Given his intention to make the Mirror more serious, will we stop reading about people's sex lives? 'It's increasingly pointless to write about a politician's sex life. Readers aren't interested any more. I began to notice this about four years ago. In any case, if you don't bang on about family values, you are entitled to privacy. I think papers respect that more now.'
Morgan seems a force for good. This probably means that, as well as Cherie, he is hated by Alastair Campbell. How often does he speak to Campbell?
'I don't speak to him as often as I did, especially as he has now taken a back seat.' This is a short retort.
'Is No. 10 putting pressure on you to toe the line using threats of this insider-dealing story, Piers?' He hesitates and then says, 'It has a ring of truth to it, but they are not that stupid.'
But what about the allegations that he dabbled in insider-dealing? Are they true? More rhetorical questions follow.
'Is the inquiry still active? I don't know. Do I wish it had never happened? Yes. Was it deliberate? No. Was I a prat? Yes. Would Blair use it as a stick to beat me with? I don't think so. Would Cherie have me jailed tomorrow and throw away the key? Yes. I expect Derry Irvine has been instructed to come up with new insider-dealing laws to appease Cherie so I would never see the light of day again.'
At that moment the telephone rings. Morgan picks it up. 'My God,' he says gobsmacked. 'It's Cherie Blair on the line. You just couldn't make it up, could you?' I think he is pulling my leg, but it turns out to be true. We both collapse with laughter. Morgan, barely able to speak, stutters to his secretary that he will call her back. When he has got his breath back he says, 'That is quite comical. Maybe she has come to her senses.'
I want to know whether he thinks Blair and Campbell and Murdoch are all in it together, exchanging support for deals.

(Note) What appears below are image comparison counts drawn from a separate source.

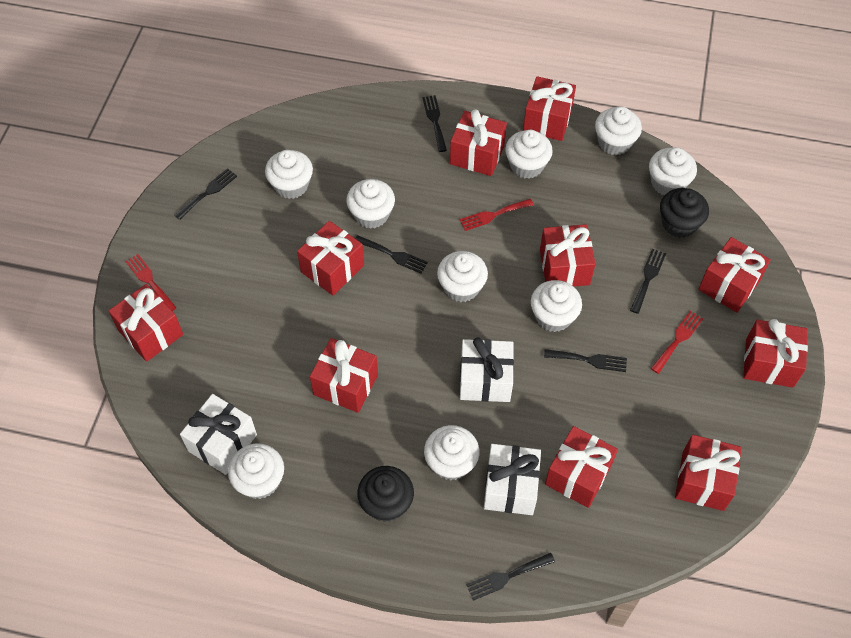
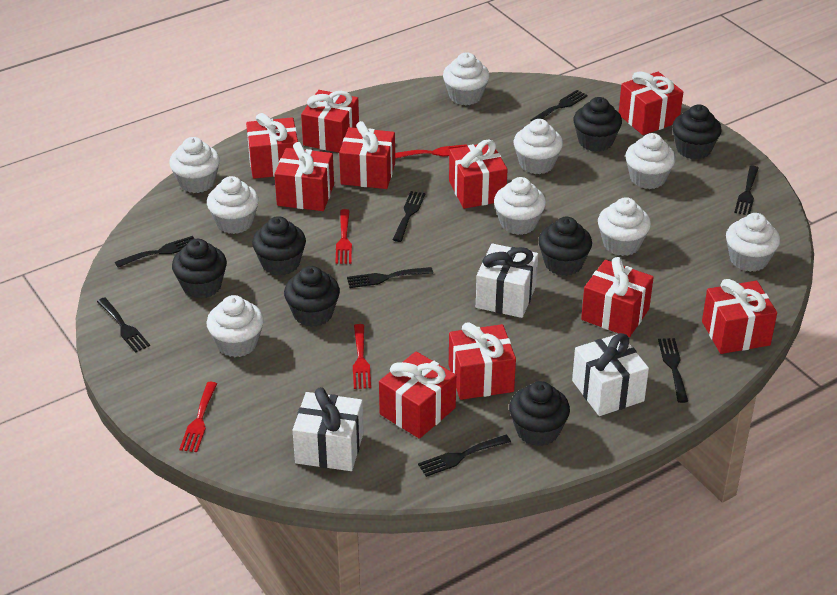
black cupcake: 2 -> 7
black fork: 6 -> 8
red fork: 3 -> 4

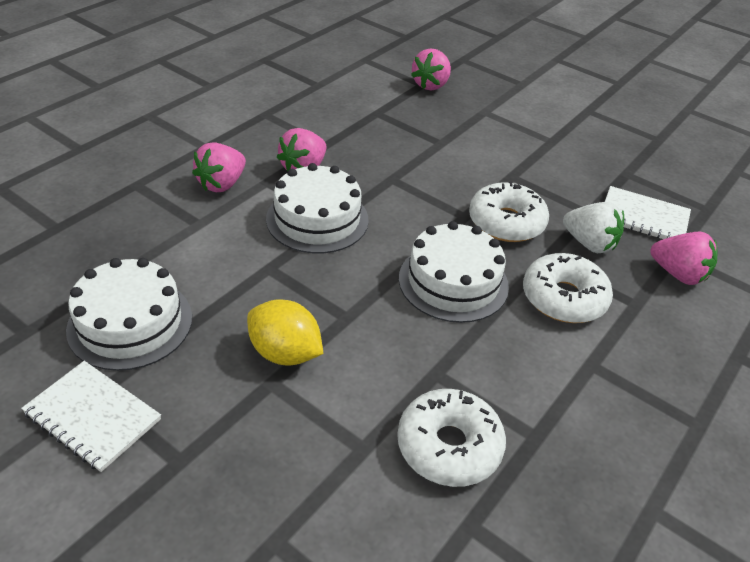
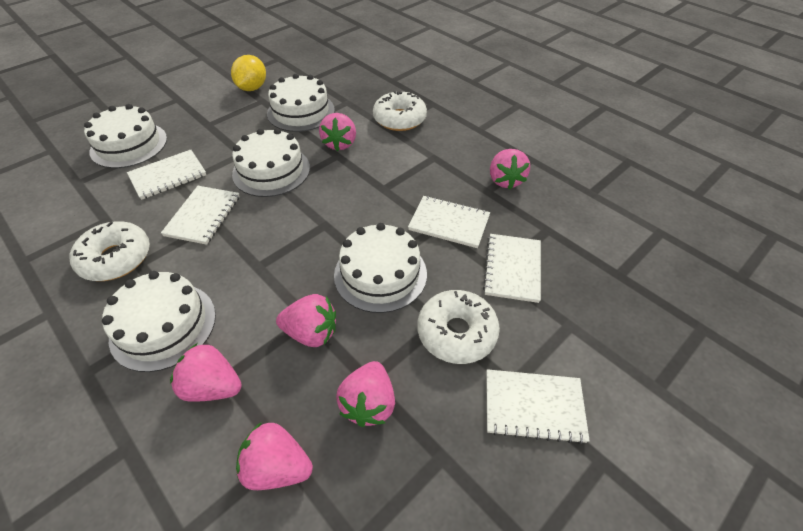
pink strawberry: 4 -> 6
white cake: 3 -> 5
white notebook: 2 -> 5
white strawberry: 1 -> 0

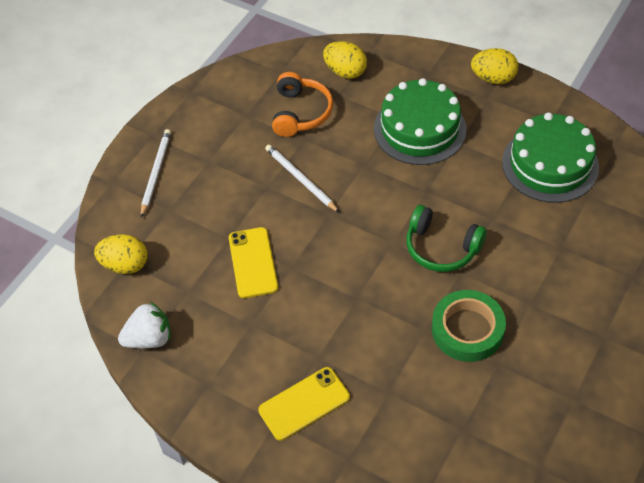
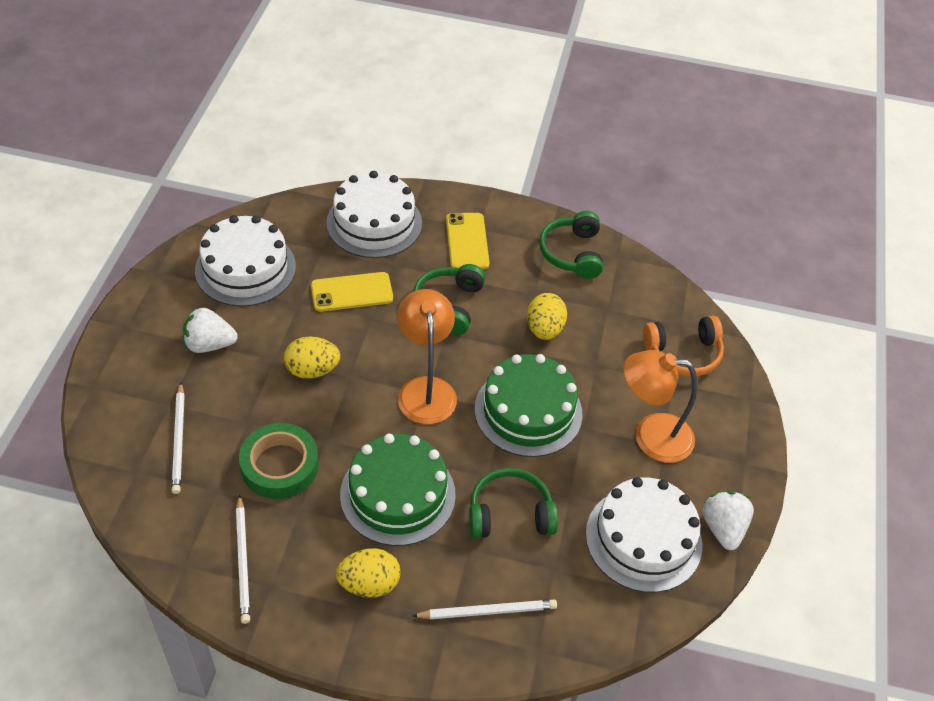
green headphones: 1 -> 3
orange lamp: 0 -> 2
white cake: 0 -> 3
white pencil: 2 -> 3
white strawberry: 1 -> 2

'Are Murdoch and Blair in it together: support in exchange for deals on digital, etc? With the Sun, I remember Blair saying to me he would rather be riding the tiger's back than having it rip his throat out. On one level they knew what the Sun did to Kinnock and they wanted to avoid it. So they relentlessly sucked up to the Murdoch empire. They then ignored us. So we said, -Fuck that for a game of soldiers." But they'll lose out in the long-term, because someone like Yelland will always be supporting the government because he likes going to dinners and appearing on the Today programme,'
Poor old Yelland. What will Morgan do? 'Our readers know we're not anti-Labour but that we will take them to task. That is how this paper should be. Murdoch will do what he feels like, anyway. He has no loyalty towards politicians. I think the love affair with Blair is probably over on his side. He now comments favourably on Brown.'
Then he is back on Cherie. She appears to be his King Charles head. I suppose it boils down to his or hers, as it were. 'Cherie causes trouble between Blair and Brown because she hates him. If you live next door, you have to get on with your neighbour. The Blair bubble is bursting.'
Morgan bangs his cup firmly on the table. He looks like a young man with a purpose, all right. If I were Tony I would watch out — and watch my wife's manners too.